Have you ever been saved by a stranger’s acknowledgment or smile? Perhaps you were feeling particularly low, as if looking up at the curb. And then, through an act of unintended grace, another soul throws you a lifeline and let’s you know you are indeed still here…among the living and the loved.
A few years ago I spent the afternoon with a former boyfriend in Central Park. We had recently learned serendipitously that we’d be visiting New York at the same time and decided to connect while there. The break-up had been less than tidy and it seemed there might be lingering feelings, so naturally I assumed the afternoon would seamlessly flow into an evening together.
Besides this being a deeply flawed business model, fraught with risks galore, I didn’t see it coming when after a perfectly peachy afternoon together he told me he had plans that night that didn’t include me.
So deflated, feeling so foolish, so hurt (too hurt to be angry), and feeling wholly invisible to the world I walked home in a daze…whipsawed.
Earlier in the day we’d been sitting on a park bench with my legs flung over his.
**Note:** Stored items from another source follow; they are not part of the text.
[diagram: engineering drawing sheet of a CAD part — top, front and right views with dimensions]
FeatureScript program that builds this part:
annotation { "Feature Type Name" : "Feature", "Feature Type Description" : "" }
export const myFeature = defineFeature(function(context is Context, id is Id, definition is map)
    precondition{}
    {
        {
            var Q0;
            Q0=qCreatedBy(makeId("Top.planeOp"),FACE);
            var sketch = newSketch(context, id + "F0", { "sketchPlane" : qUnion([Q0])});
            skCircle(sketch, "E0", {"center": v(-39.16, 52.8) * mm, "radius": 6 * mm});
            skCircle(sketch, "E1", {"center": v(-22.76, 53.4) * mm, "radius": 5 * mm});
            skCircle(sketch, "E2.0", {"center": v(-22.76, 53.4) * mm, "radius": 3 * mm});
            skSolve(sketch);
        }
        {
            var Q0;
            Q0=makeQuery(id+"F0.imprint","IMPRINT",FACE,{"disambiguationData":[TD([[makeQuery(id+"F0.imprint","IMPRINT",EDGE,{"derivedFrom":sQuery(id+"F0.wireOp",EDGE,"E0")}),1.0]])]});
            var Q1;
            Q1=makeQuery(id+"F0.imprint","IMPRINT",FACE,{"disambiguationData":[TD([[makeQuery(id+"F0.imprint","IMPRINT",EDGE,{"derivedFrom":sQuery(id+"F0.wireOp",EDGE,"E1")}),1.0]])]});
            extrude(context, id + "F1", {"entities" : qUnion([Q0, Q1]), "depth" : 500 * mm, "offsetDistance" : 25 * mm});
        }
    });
We were laughing and chatting and flirting, very much in our own private Idaho. We became aware of an elderly couple stopped in front of us, seemingly watching us. There was a distance in the old woman’s gaze as she stood staring at us, transfixed. Her husband read the question on my face and said, “She’s remembering.”
Shortly after that piercingly beautiful moment, I found myself walking back across the park. Alone.
The self-recrimination started immediately. How could I have been so stupid? He was, after all, an EX-boyfriend and I had made some serious ASSumptions about the evening. I should have known better. Why had I played things so forward? It’s not as if we had planned the trip together or made any concrete plans. And why in the world am I so wrecked by this when we aren’t even a couple? And on and on and on.
Unable to salvage my evening with friends in the city, I made it to the neighborhood bodega I frequent when in town to get a sandwich. What should have been a mundane, transactional experience with the cashier – like so many before it – turned out to be a life-saving kind of moment forever seared on my heart.
The storekeeper didn’t say “Chin up, Miss” in either words or sentiment, but I felt a mild warmth coming from him that was somehow life-affirming. It was a nourishing, human-to-human moment that lovingly disabled the invisibility cloak I was wearing. And the power of that moment is still barely speech-ripe.
A few months ago I learned the bodega is closing after 20 years in business. The “green awning place” (as it has been called by our family for many years now), is suffering at the hands of a landlord doubling their rent. In speaking with the owner I sensed his despair. “Have you considered moving farther east,” I asked in rescue mode. He told me the story was the same all over the neighborhood and that he would be forced to look for a job working for someone else.
Hand over heart, I told him how so sorry I was as I left with my bagel and Diet Dr. Pepper. He will never know how he saved me that night long ago. Hard enough to articulate period, it would have been all the more difficult with the language barrier between us. And yet, I’d like to believe that our recent exchange was, for him, something akin the one I experienced over that same counter three years ago.
To be seen and heard and valued by another is, if only for a moment and if only by a stranger, a life force we should not underestimate. As Brené Brown speaks and writes about extensively, we humans are hardwired for connection, love and belonging. So be generous with your eye contact and smiles for others…you never know when your actions might serve as a lifeline.
Put simply and quoting John Shelby Spong, love wastefully.